My faithful readers might recognise my fifth photograph of December because it features in the 9-picture collage on the cover of How to Spell Naija in 100 Short Stories (Vol.2). Why did this picture rep Lagos in a collection of 100 short stories on Nigeria? Kinetic compression. It is a freeze-framed short story in its own right. Let’s call it #TheLagos. Shall I break it down for you?
Her feet are Naked.

She had left home in her elegant pumps, of course. Once behind the wheel of her car, she had kicked off her shoes as usual for her school run. She felt a flush of schadenfreude at the sight of the traffic jammed solid on the opposite lane, then she remembered she would soon go home that way and sighed.

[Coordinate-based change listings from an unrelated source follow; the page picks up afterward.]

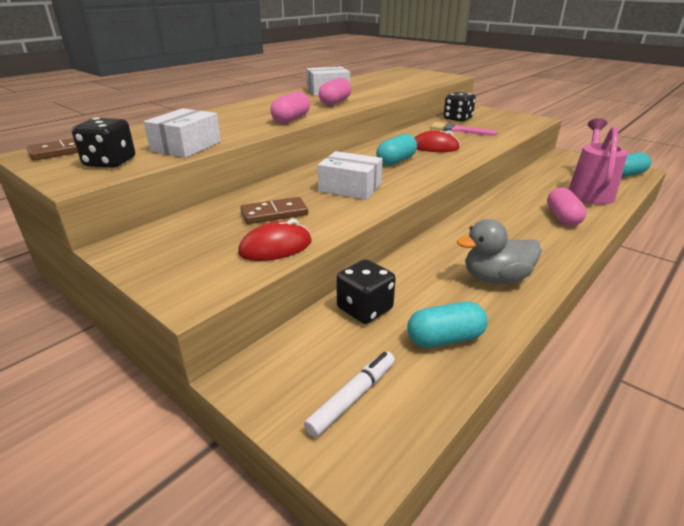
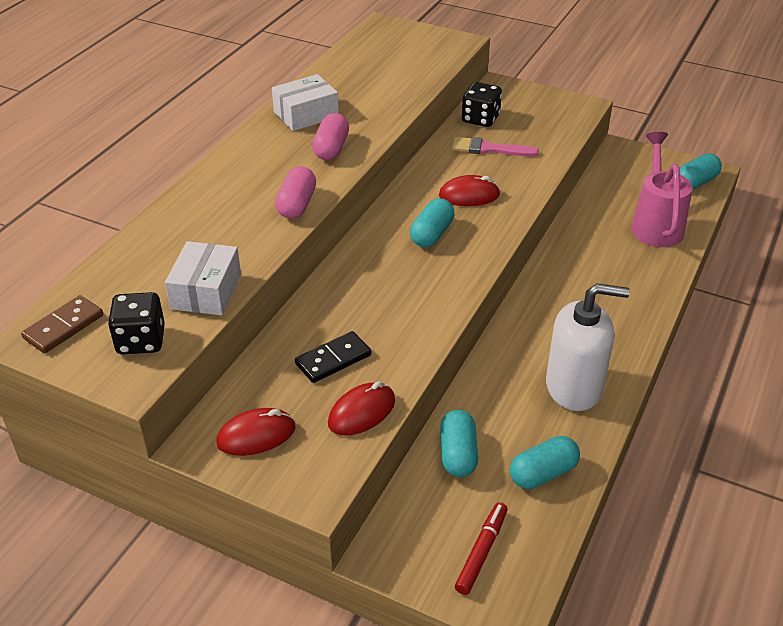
camera: 15 degrees left, 10 degrees up
(172, 249) = (256, 435): none -> red mouse
(274, 213) = (333, 360): brown domino -> black domino
(350, 187) = (397, 298): white box -> none
(352, 397) = (481, 552): white marker -> red marker
(364, 309) = (458, 454): black dice -> turquoise capsule
(495, 278) = (574, 387): grey duck -> white soap dispenser
(562, 217) = (629, 278): pink capsule -> none

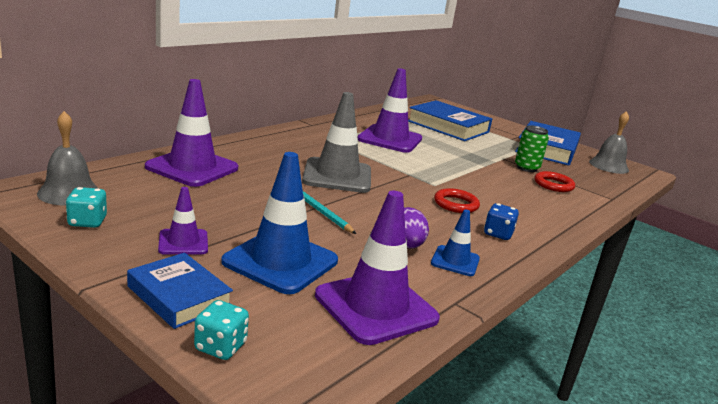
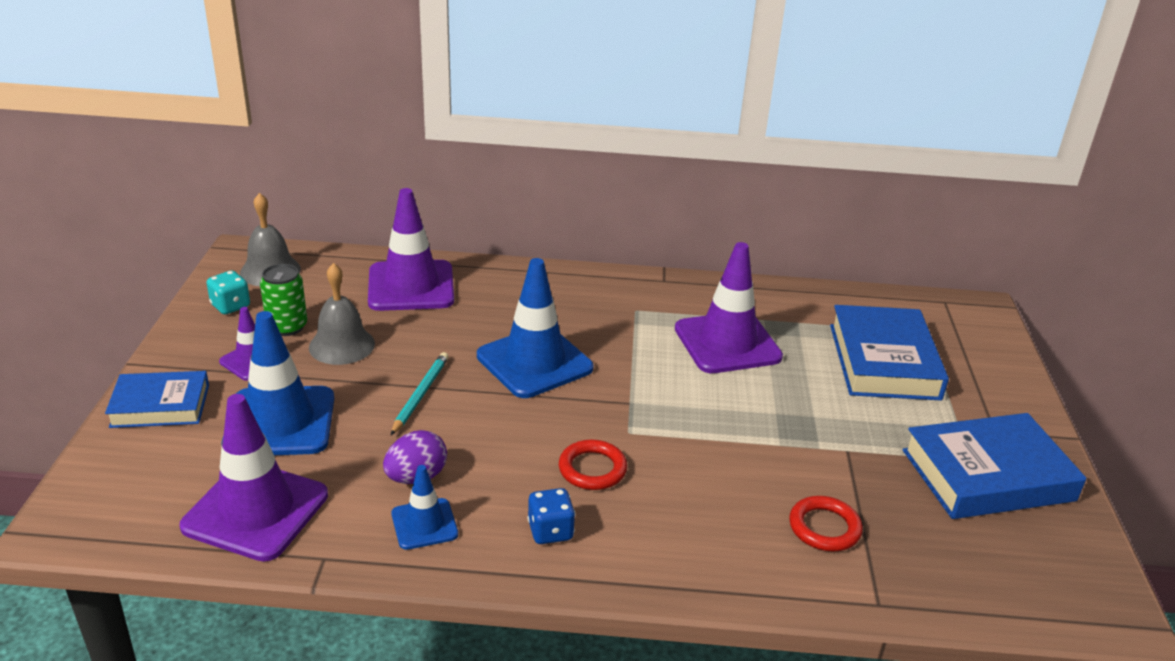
camera: 55 degrees right, 10 degrees up
(179, 296) = (160, 405): blue book -> blue book turned 75 degrees clockwise
(220, 347) = (105, 461): turquoise dice -> none
(337, 176) = (534, 362): grey traffic cone -> blue traffic cone
(526, 168) = (849, 482): green can -> green can (287, 327)
(608, 166) = (1048, 563): grey bell -> grey bell (342, 345)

Next thing, she was in a pothole the width of the road and heard the crunch on her right fender. At that point, the least of her concerns were elegant shoes. The new SUV was her fortieth birthday gift to herself! She thought she had spent all her vexes on federal, state and local governments screw-ups, then this… She jumped out raging, barefoot…
The Lookmans Arrive

Lagosians are poor theatre-goers because they get all their theatre, like their groceries, in traffic. No accident scene is complete without that traffic-clogging amphitheatre of onlookers. Cars even pull up on opposite lanes, not to offer first aid or assistance, but to look. Alhaji Lookman is first on the scene. His family is on their way.
Qualifications of a Lagos Keke-Rider

Notice the extra passenger in the front seat? The Lagos trike rider is an overload specialist, fitting in four passengers like a regular saloon. He aggressively cuts in front of cars with ten times his horsepower and fifty times his second-hand value. And (when the accident happens) he can swivel from abusive aggression to remorseful sorrow, even when angry fingers are inches away from his face. (Next scene – if this fails to earn him forgiveness? The rolling prostration.)
One Woman’s Misfortune, Another Man‘s Fortune

Our heroine’s bad day is about to get worse as a street entrepreneur takes an investment interest in her phone and handbag. In Lagos, a cool head and a sharp eye in the back of the head are key to survival.
The Politics of Friction

Above the dueling citizens hangs the campaign poster of one of the political class whose failure to fix the roads has brought grief to all road users in this photograph. But then, Lagos is an economic fission reactor of human misery powered by citizen-on-citizen violence, generating stupendous economic power for those in the control room.
Go on with one Nigeria

And this is How to Spell Naija… Cue the ironic national anthem as we draw the curtains (in the colours of the flag) down on #TheLagos drama.
26 more photographs to go on my #31DaysofDecember challenge.